EXERCISE
Copy each line of the data exactly. Leave nothing out.

=-=-=-=-=

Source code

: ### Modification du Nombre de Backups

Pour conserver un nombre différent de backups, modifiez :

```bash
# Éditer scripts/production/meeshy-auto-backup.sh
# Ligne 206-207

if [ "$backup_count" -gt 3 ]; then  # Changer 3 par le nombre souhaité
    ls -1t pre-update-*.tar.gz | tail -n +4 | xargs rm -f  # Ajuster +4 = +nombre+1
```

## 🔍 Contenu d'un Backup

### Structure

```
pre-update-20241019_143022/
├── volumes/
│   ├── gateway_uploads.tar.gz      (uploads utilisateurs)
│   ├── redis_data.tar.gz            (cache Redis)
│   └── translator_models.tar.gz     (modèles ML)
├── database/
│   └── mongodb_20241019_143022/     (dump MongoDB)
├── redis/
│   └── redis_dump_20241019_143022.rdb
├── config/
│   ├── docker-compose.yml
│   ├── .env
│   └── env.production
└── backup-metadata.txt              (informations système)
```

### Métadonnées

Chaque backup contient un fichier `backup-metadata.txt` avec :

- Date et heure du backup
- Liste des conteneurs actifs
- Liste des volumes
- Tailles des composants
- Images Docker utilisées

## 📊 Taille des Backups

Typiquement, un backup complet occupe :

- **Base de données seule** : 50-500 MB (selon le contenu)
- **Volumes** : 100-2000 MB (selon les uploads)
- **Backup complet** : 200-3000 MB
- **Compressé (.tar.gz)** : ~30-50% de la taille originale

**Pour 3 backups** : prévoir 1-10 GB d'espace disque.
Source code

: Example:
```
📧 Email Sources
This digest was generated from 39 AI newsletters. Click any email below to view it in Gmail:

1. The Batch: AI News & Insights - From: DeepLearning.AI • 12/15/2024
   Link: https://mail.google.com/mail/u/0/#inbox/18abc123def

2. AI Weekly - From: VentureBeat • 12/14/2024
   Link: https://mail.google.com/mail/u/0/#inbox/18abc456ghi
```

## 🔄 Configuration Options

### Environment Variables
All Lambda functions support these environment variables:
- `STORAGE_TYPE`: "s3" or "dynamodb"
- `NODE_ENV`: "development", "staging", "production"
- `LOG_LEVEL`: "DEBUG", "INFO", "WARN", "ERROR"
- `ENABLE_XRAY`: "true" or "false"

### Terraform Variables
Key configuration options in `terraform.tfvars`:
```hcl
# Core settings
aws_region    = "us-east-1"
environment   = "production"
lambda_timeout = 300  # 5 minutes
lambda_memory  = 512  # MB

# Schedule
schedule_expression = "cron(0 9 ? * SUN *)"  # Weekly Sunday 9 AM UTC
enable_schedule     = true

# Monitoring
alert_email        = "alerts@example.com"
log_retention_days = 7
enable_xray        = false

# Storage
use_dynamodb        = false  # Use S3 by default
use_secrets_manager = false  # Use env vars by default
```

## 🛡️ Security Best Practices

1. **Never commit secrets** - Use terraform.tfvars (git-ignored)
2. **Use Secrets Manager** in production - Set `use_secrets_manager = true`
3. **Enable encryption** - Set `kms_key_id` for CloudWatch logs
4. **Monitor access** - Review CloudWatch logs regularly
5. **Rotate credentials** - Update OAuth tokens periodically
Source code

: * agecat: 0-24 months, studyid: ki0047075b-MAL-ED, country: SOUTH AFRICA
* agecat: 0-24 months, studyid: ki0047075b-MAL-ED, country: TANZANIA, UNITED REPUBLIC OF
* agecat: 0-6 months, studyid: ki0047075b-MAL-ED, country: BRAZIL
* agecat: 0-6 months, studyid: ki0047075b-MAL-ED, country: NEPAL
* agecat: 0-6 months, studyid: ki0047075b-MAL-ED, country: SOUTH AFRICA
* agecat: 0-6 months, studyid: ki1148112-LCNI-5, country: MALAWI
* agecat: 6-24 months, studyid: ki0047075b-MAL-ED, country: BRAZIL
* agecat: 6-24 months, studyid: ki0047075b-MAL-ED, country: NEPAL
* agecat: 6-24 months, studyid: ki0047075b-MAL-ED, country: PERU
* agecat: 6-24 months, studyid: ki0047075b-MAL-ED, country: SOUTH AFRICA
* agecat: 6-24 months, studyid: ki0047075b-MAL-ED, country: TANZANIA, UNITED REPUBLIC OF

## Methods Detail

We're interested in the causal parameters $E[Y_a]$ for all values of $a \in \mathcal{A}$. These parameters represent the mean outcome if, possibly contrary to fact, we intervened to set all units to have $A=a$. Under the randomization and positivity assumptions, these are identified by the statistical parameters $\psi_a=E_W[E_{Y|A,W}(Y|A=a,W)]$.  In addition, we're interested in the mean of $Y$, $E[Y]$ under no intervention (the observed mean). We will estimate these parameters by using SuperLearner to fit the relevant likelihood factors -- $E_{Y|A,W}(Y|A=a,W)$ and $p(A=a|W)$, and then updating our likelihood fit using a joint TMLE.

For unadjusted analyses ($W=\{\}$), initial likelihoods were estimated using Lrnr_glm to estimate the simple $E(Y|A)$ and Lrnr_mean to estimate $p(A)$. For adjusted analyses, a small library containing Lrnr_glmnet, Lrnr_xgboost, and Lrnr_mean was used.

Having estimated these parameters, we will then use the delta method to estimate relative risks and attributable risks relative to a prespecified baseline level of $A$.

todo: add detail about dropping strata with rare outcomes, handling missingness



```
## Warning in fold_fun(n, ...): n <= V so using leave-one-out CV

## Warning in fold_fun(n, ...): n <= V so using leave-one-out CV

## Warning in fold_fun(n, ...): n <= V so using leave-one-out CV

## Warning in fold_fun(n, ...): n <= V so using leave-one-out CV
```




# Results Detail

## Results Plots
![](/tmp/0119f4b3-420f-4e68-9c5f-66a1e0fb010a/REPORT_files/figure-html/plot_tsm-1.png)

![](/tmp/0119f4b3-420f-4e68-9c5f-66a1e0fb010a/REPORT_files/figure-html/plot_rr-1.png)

=-=-=-=-=

COMPLETED EXERCISE
Source code

: ### Modification du Nombre de Backups

Pour conserver un nombre différent de backups, modifiez :

```bash
# Éditer scripts/production/meeshy-auto-backup.sh
# Ligne 206-207

if [ "$backup_count" -gt 3 ]; then  # Changer 3 par le nombre souhaité
    ls -1t pre-update-*.tar.gz | tail -n +4 | xargs rm -f  # Ajuster +4 = +nombre+1
```

## 🔍 Contenu d'un Backup

### Structure

```
pre-update-20241019_143022/
├── volumes/
│   ├── gateway_uploads.tar.gz      (uploads utilisateurs)
│   ├── redis_data.tar.gz            (cache Redis)
│   └── translator_models.tar.gz     (modèles ML)
├── database/
│   └── mongodb_20241019_143022/     (dump MongoDB)
├── redis/
│   └── redis_dump_20241019_143022.rdb
├── config/
│   ├── docker-compose.yml
│   ├── .env
│   └── env.production
└── backup-metadata.txt              (informations système)
```

### Métadonnées

Chaque backup contient un fichier `backup-metadata.txt` avec :

- Date et heure du backup
- Liste des conteneurs actifs
- Liste des volumes
- Tailles des composants
- Images Docker utilisées

## 📊 Taille des Backups

Typiquement, un backup complet occupe :

- **Base de données seule** : 50-500 MB (selon le contenu)
- **Volumes** : 100-2000 MB (selon les uploads)
- **Backup complet** : 200-3000 MB
- **Compressé (.tar.gz)** : ~30-50% de la taille originale

**Pour 3 backups** : prévoir 1-10 GB d'espace disque.
Source code

: Example:
```
📧 Email Sources
This digest was generated from 39 AI newsletters. Click any email below to view it in Gmail:

1. The Batch: AI News & Insights - From: DeepLearning.AI • 12/15/2024
   Link: https://mail.google.com/mail/u/0/#inbox/18abc123def

2. AI Weekly - From: VentureBeat • 12/14/2024
   Link: https://mail.google.com/mail/u/0/#inbox/18abc456ghi
```

## 🔄 Configuration Options

### Environment Variables
All Lambda functions support these environment variables:
- `STORAGE_TYPE`: "s3" or "dynamodb"
- `NODE_ENV`: "development", "staging", "production"
- `LOG_LEVEL`: "DEBUG", "INFO", "WARN", "ERROR"
- `ENABLE_XRAY`: "true" or "false"

### Terraform Variables
Key configuration options in `terraform.tfvars`:
```hcl
# Core settings
aws_region    = "us-east-1"
environment   = "production"
lambda_timeout = 300  # 5 minutes
lambda_memory  = 512  # MB

# Schedule
schedule_expression = "cron(0 9 ? * SUN *)"  # Weekly Sunday 9 AM UTC
enable_schedule     = true

# Monitoring
alert_email        = "alerts@example.com"
log_retention_days = 7
enable_xray        = false

# Storage
use_dynamodb        = false  # Use S3 by default
use_secrets_manager = false  # Use env vars by default
```

## 🛡️ Security Best Practices

1. **Never commit secrets** - Use terraform.tfvars (git-ignored)
2. **Use Secrets Manager** in production - Set `use_secrets_manager = true`
3. **Enable encryption** - Set `kms_key_id` for CloudWatch logs
4. **Monitor access** - Review CloudWatch logs regularly
5. **Rotate credentials** - Update OAuth tokens periodically
Source code

: * agecat: 0-24 months, studyid: ki0047075b-MAL-ED, country: SOUTH AFRICA
* agecat: 0-24 months, studyid: ki0047075b-MAL-ED, country: TANZANIA, UNITED REPUBLIC OF
* agecat: 0-6 months, studyid: ki0047075b-MAL-ED, country: BRAZIL
* agecat: 0-6 months, studyid: ki0047075b-MAL-ED, country: NEPAL
* agecat: 0-6 months, studyid: ki0047075b-MAL-ED, country: SOUTH AFRICA
* agecat: 0-6 months, studyid: ki1148112-LCNI-5, country: MALAWI
* agecat: 6-24 months, studyid: ki0047075b-MAL-ED, country: BRAZIL
* agecat: 6-24 months, studyid: ki0047075b-MAL-ED, country: NEPAL
* agecat: 6-24 months, studyid: ki0047075b-MAL-ED, country: PERU
* agecat: 6-24 months, studyid: ki0047075b-MAL-ED, country: SOUTH AFRICA
* agecat: 6-24 months, studyid: ki0047075b-MAL-ED, country: TANZANIA, UNITED REPUBLIC OF

## Methods Detail

We're interested in the causal parameters $E[Y_a]$ for all values of $a \in \mathcal{A}$. These parameters represent the mean outcome if, possibly contrary to fact, we intervened to set all units to have $A=a$. Under the randomization and positivity assumptions, these are identified by the statistical parameters $\psi_a=E_W[E_{Y|A,W}(Y|A=a,W)]$.  In addition, we're interested in the mean of $Y$, $E[Y]$ under no intervention (the observed mean). We will estimate these parameters by using SuperLearner to fit the relevant likelihood factors -- $E_{Y|A,W}(Y|A=a,W)$ and $p(A=a|W)$, and then updating our likelihood fit using a joint TMLE.

For unadjusted analyses ($W=\{\}$), initial likelihoods were estimated using Lrnr_glm to estimate the simple $E(Y|A)$ and Lrnr_mean to estimate $p(A)$. For adjusted analyses, a small library containing Lrnr_glmnet, Lrnr_xgboost, and Lrnr_mean was used.

Having estimated these parameters, we will then use the delta method to estimate relative risks and attributable risks relative to a prespecified baseline level of $A$.

todo: add detail about dropping strata with rare outcomes, handling missingness



```
## Warning in fold_fun(n, ...): n <= V so using leave-one-out CV

## Warning in fold_fun(n, ...): n <= V so using leave-one-out CV

## Warning in fold_fun(n, ...): n <= V so using leave-one-out CV

## Warning in fold_fun(n, ...): n <= V so using leave-one-out CV
```




# Results Detail

## Results Plots
![](/tmp/0119f4b3-420f-4e68-9c5f-66a1e0fb010a/REPORT_files/figure-html/plot_tsm-1.png)

![](/tmp/0119f4b3-420f-4e68-9c5f-66a1e0fb010a/REPORT_files/figure-html/plot_rr-1.png)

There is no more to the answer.